Yesterday, Jordi and I were in our marketing meeting talking about the obsession with the ‘new’ & ‘novel’ on social media.
Love it or hate it; if it isn’t sexy, it isn’t going to sell.
And while this might make your blood boil, it’s how the game is being played right now, so you can either work with it or fight against it.
Thinking about this made me reflect on something afterwards:
Some of the best business advice that is never acted upon is the advice that isn’t sexy.
But it’s advice that moves the needle, nonetheless.
Take customer service, for instance.
When you first open your business, customer service stars front and centre. It’s the main act and the area which you emphasise and market.
But once your business starts to grow, many companies starve it right out of their budgets.
Case in point — Telco companies. Everyone knows that the major telcos ship their customer service offshore to somewhere in South East Asia where English is not the first language.
And they do it because labour is cheap.
But when the person introduces themselves as ‘Brad’ but they have an accent that doesn’t sound like a Brad, it gets a lot of people frustrated because essential communication is a hard ask.
Just yesterday, the tiler we used for our Melbourne facility didn’t understand what I meant when I said:
“Do you understand where I’m coming from?”
Context: He wanted to be paid before he gave us a certificate for the waterproofing, which I was definitely not going to do.
His reply, defensively, was this:
“I don’t know where you come from. I don’t care where you come from. You shouldn’t care where I’m from either. Are you racist?”

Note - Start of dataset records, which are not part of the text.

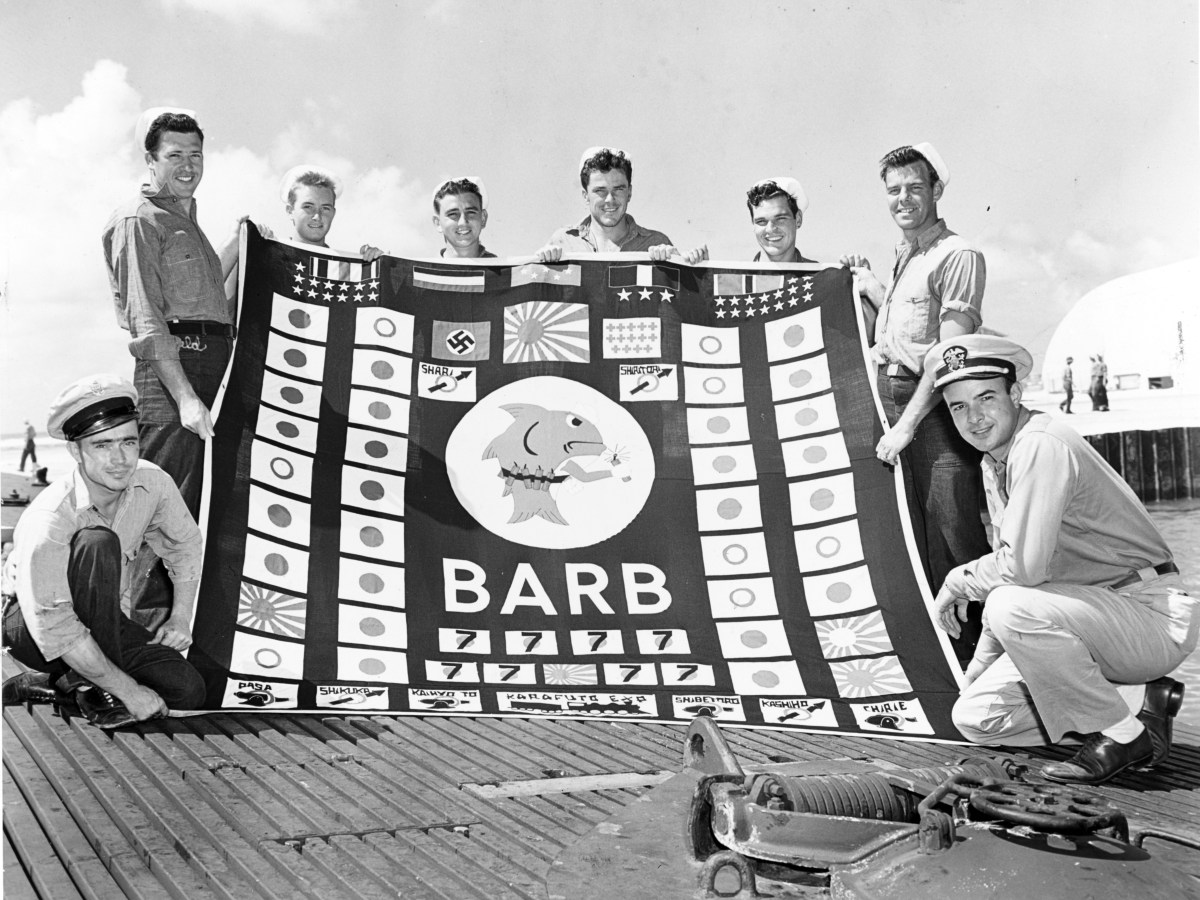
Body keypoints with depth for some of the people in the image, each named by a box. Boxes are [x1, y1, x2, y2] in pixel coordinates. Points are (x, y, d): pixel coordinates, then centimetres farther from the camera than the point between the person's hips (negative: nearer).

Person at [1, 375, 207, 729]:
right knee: (98, 543, -34)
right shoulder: (48, 522, -32)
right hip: (29, 625, -6)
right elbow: (55, 630, -34)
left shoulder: (152, 482, -15)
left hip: (102, 623, 6)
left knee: (188, 690, -15)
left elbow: (184, 542, 6)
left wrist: (181, 617, -2)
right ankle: (96, 689, -21)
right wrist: (129, 689, -32)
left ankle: (43, 685, 4)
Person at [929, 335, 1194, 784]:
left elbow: (1024, 567, -29)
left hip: (1155, 616, -9)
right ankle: (1138, 700, 6)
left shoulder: (1041, 446, -20)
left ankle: (1124, 733, -14)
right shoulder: (993, 463, 10)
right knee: (974, 716, -1)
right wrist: (982, 665, 16)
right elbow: (1011, 566, 18)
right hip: (1094, 617, 9)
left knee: (1010, 607, -33)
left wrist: (959, 580, -9)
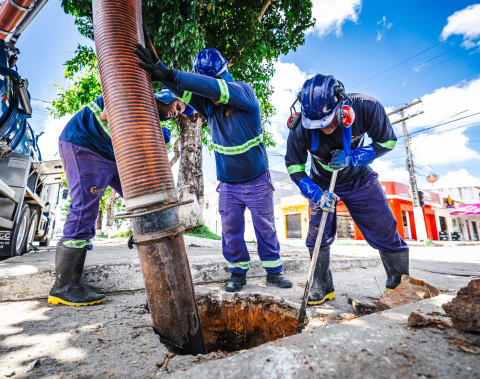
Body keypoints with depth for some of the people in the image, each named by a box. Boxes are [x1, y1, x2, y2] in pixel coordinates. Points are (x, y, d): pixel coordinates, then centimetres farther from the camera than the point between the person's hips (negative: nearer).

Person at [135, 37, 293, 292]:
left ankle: (274, 271, 27)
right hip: (227, 184, 4)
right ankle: (238, 272, 27)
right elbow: (182, 89, -16)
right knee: (230, 230, 8)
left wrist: (170, 75, -40)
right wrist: (157, 67, -34)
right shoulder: (207, 104, -2)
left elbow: (214, 87, -32)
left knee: (265, 228, 9)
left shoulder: (243, 92, -14)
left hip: (257, 180, -3)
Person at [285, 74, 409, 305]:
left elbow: (387, 141, -13)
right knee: (317, 235, -4)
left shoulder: (366, 107, -28)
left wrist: (352, 158, -29)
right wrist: (315, 193, -29)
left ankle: (401, 284, 25)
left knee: (384, 231, 2)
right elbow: (293, 165, -16)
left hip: (359, 179, 1)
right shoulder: (301, 127, -29)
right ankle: (322, 288, 14)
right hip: (322, 183, 0)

Like, f*ck me, this guy thought I was having a crack at his heritage… which turned me massively offside.
Anyway, back to Telco’s.
So iiNet, after hearing the feedback from thousands of frustrated customers, made the strategetic decision to hire only English-speaking South Africans who learn English before they learn Afrikaans, and they were catapulted to success because they got the basics right.
Customer service is iiNet’s asset, and people love it.

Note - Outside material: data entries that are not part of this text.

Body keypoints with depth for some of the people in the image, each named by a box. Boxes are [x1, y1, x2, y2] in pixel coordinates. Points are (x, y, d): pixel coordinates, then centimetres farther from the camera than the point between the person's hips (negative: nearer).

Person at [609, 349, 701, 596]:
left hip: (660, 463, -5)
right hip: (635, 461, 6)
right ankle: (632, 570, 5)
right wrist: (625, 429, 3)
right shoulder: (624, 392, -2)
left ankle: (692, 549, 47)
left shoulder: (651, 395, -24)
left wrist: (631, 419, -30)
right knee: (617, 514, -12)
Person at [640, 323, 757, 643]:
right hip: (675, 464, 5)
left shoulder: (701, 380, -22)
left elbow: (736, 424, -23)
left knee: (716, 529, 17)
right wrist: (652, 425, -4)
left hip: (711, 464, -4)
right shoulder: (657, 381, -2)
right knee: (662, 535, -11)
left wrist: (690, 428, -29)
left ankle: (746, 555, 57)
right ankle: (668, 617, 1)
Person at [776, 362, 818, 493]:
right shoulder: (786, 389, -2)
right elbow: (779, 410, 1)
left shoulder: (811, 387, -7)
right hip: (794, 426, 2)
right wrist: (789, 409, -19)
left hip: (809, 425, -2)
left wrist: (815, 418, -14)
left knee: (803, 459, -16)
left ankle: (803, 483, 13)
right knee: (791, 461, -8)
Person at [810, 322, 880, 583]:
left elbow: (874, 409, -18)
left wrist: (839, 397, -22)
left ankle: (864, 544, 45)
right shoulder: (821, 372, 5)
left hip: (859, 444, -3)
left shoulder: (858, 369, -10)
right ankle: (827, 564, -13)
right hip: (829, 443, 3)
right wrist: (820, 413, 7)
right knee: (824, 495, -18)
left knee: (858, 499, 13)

They followed the ‘unsexy’ advice and reaped the rewards.
So here’s a basic rule of thumb that most of us will eventually ignore:
A sale saved is better than a sale made.
Or, as the poker players say, “folding a great hand, when you would have lost, is like winning a small pot”.

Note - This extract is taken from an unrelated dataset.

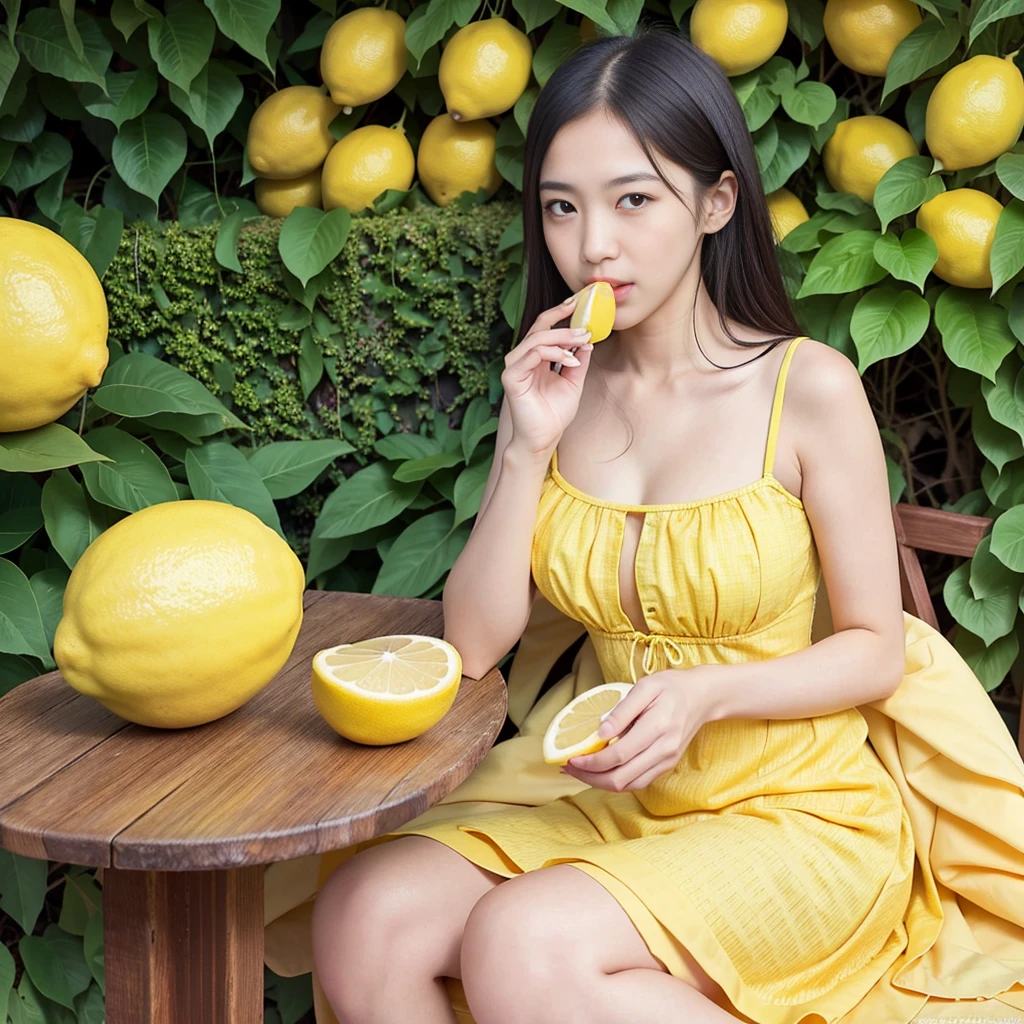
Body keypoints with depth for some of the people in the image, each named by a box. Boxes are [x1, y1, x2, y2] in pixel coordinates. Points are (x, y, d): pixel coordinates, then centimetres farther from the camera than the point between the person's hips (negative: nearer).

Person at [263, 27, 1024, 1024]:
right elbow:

This isn’t the easiest thing to wrap your head around — because when we think of money, we think about new money generated, not old money lost.
But it’s exactly what we should be thinking.
Because the first sale is the hardest to make and every sale after that is infinitely easier.
Mind you, take this advice with a pinch of salt — because a small dose of dissatisfied customers is a good reflection that you’re not playing it too safe or only working within your current capabilities and not stretching yourself.
Just remember that marketing too aggressively has caused far fewer bankruptcies than not marketing enough.
But if your rate is too high?
It probably means that your customer service sucks.
While it sounds like common sense…
It’s not common practice because the #1 complaint of ‘big’ companies is that their customer service is garbage.
Apple is an exception to the rule, but that shouldn’t surprise anyone.
Just something to think about for your Tuesday morning/Monday evening.